Utah Supreme Court

Must insurers prove specific notice to compel arbitration under amended policies? McCoy v. Blue Cross and Blue Shield Explained

2001 UT 31
No. 990692
March 30, 2001
Affirmed

Summary

Blue Cross added a mandatory arbitration clause to health insurance policies and claimed it mailed notice to all policyholders, including McCoy. When McCoy sued over denied cancer treatment coverage, Blue Cross moved to compel arbitration but could only provide general evidence of its mailing procedures without proof that McCoy specifically received the amendment.

Analysis

The Utah Supreme Court’s decision in McCoy v. Blue Cross and Blue Shield establishes important standards for proving arbitration agreements in insurance contracts, particularly when insurers unilaterally add arbitration clauses through policy amendments.

Background and Facts

Gerald McCoy purchased health insurance from Blue Cross in 1985. The original policy contained no arbitration clause but reserved Blue Cross’s right to modify the agreement. In 1986, Blue Cross amended its policies to include mandatory arbitration and claimed it mailed notice to over 30,000 policyholders using a magnetic tape containing names and addresses. However, Blue Cross retained no copy of the tape and obtained no verification from its printing or mailing services. When McCoy’s wife died of cancer and he sued over denied coverage, Blue Cross moved to compel arbitration. McCoy denied ever receiving the arbitration amendment.

Key Legal Issues

The court addressed two critical questions: (1) what level of proof satisfies the Utah Arbitration Act’s requirement to “show an agreement to arbitrate,” and (2) whether a policyholder waives the right to contest an arbitration provision by failing to object when later informed of arbitration rights.

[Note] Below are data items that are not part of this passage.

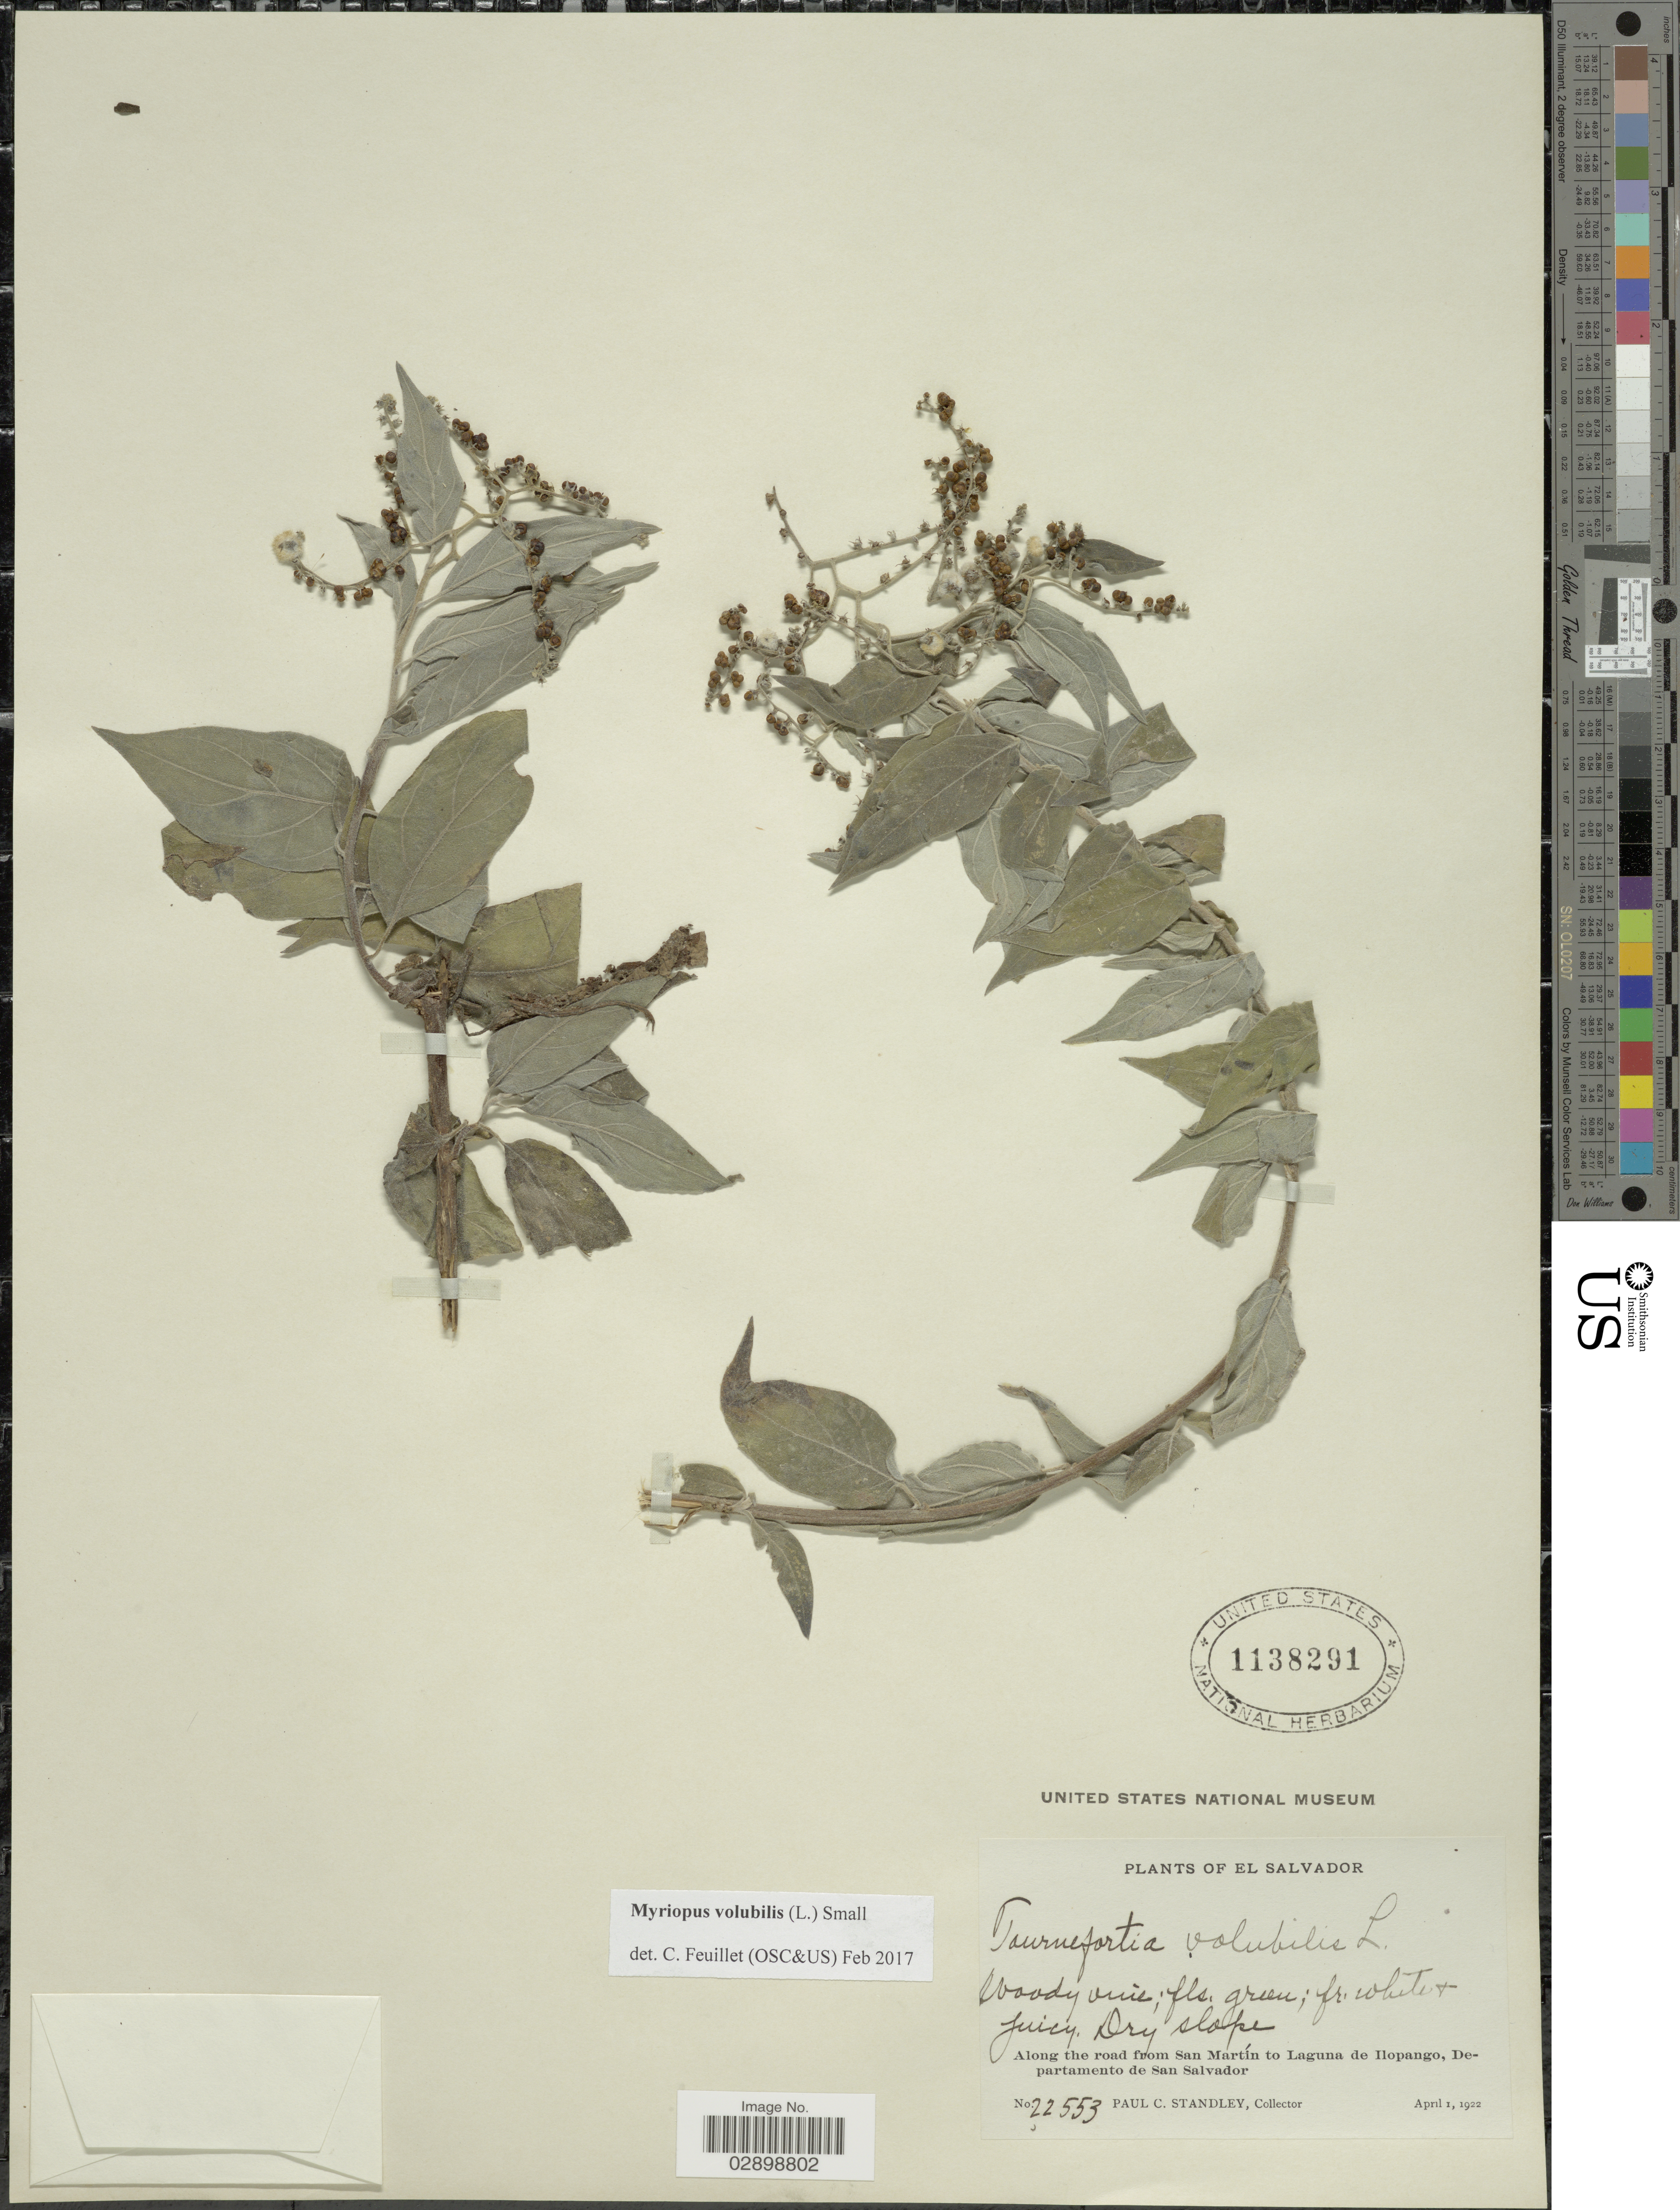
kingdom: Plantae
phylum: Tracheophyta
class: Magnoliopsida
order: Boraginales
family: Heliotropiaceae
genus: Myriopus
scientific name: Myriopus volubilis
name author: (L.) Small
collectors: P. C. Standley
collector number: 22553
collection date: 1922-04-01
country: El Salvador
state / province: San Salvador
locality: Along the road from San Martín to Laguna de Hopango, Departamento de San Salvador.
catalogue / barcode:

Court’s Analysis and Holding

The Supreme Court affirmed the denial of the motion to compel arbitration. While Utah policy favors arbitration, the court emphasized that parties waive substantial rights when agreeing to arbitrate. Therefore, the Utah Arbitration Act requires “direct and specific evidence of an agreement between the parties,” not merely general evidence of mass mailing procedures. Blue Cross’s evidence described general processes but failed to establish actual mailing to McCoy personally. The court also rejected the waiver argument, holding that mere notification of a “right” to arbitration does not constitute sufficient notice of a mandatory arbitration requirement.

Practice Implications

This decision requires careful documentation when implementing contract amendments containing arbitration clauses. Insurers and other parties seeking to add arbitration provisions must maintain specific records proving notice to individual parties, not just evidence of general mailing procedures. The decision also clarifies that waiver of arbitration rights requires actual knowledge that arbitration is mandatory, not merely optional.

Original Opinion

Link to Original Case

Case Details

Case Name

McCoy v. Blue Cross and Blue Shield

Citation

2001 UT 31

Court

Utah Supreme Court

Case Number

No. 990692

Date Decided

March 30, 2001

Outcome

Affirmed

Holding

An insurer cannot compel arbitration based merely on general evidence of a mass mailing process without direct and specific evidence that the arbitration amendment was actually mailed to the particular policyholder.

Standard of Review

Correctness for legal determinations regarding existence of arbitration agreements

Practice Tip

When moving to compel arbitration based on contract amendments, preserve specific evidence such as certified mailing lists, delivery confirmations, or other documentation proving notice was actually provided to the particular party.